Segment Start: INPUT DATA

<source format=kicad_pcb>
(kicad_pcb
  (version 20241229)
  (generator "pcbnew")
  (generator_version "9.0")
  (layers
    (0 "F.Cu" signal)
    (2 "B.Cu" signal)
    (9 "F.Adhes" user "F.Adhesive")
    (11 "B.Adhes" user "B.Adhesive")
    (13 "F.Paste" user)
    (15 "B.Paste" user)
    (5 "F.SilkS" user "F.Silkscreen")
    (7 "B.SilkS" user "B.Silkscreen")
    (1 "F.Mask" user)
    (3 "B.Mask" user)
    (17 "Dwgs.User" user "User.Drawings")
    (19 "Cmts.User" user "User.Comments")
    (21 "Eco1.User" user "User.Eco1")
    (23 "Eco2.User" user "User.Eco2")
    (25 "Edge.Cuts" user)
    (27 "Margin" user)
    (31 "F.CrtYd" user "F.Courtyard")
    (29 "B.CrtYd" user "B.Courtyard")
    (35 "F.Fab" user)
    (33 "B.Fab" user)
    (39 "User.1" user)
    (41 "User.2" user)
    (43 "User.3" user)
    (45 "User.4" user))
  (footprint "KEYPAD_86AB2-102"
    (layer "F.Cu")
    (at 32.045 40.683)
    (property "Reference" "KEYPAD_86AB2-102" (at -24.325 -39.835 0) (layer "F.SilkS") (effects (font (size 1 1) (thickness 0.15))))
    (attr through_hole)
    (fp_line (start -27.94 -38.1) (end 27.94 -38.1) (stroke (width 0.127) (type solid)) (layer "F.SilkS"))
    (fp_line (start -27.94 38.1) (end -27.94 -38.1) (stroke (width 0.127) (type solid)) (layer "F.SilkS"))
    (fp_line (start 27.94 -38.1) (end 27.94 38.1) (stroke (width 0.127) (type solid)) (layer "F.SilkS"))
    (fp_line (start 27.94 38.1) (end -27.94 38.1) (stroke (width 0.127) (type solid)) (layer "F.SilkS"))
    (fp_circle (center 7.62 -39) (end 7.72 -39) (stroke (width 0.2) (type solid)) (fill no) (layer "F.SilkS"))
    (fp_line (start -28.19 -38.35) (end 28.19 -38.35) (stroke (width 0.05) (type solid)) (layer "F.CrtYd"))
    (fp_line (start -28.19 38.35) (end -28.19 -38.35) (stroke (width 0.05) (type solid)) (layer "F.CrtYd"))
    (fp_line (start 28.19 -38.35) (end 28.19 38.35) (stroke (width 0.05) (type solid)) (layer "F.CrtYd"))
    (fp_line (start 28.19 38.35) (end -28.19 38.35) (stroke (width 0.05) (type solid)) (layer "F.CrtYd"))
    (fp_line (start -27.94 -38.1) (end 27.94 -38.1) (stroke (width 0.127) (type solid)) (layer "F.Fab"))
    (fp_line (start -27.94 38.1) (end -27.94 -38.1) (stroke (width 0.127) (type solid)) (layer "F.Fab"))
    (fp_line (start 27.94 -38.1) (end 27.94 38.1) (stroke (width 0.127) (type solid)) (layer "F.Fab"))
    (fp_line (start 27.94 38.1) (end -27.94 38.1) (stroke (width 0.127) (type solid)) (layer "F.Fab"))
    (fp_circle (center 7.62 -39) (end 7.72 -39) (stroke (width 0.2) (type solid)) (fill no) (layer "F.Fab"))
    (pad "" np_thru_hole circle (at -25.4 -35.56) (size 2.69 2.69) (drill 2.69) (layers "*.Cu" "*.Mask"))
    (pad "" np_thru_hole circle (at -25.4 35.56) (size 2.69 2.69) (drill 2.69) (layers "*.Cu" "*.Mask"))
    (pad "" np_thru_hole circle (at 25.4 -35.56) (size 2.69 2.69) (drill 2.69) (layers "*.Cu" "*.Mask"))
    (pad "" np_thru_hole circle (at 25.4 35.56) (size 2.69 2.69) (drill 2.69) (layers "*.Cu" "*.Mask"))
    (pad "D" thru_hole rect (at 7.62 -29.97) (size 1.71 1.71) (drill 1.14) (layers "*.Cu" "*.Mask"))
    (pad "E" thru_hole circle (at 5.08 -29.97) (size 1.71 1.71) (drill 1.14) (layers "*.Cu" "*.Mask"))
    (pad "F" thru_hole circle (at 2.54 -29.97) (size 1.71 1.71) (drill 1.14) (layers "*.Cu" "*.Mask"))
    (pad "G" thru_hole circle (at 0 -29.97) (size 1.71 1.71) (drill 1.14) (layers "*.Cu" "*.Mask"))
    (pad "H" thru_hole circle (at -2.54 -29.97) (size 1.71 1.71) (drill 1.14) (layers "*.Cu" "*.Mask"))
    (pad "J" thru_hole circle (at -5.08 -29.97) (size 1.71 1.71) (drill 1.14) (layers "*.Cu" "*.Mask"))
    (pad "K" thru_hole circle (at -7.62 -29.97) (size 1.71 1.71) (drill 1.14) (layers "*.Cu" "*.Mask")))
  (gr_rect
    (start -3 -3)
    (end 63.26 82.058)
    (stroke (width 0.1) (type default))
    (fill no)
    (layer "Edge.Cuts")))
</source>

Segment End: INPUT DATA

** EXERCISE DESCRIPTION **
Please say how many lines in the records above contain the word "Courtyard", giving the number alone.

** ANSWER TO THE EXERCISE **
2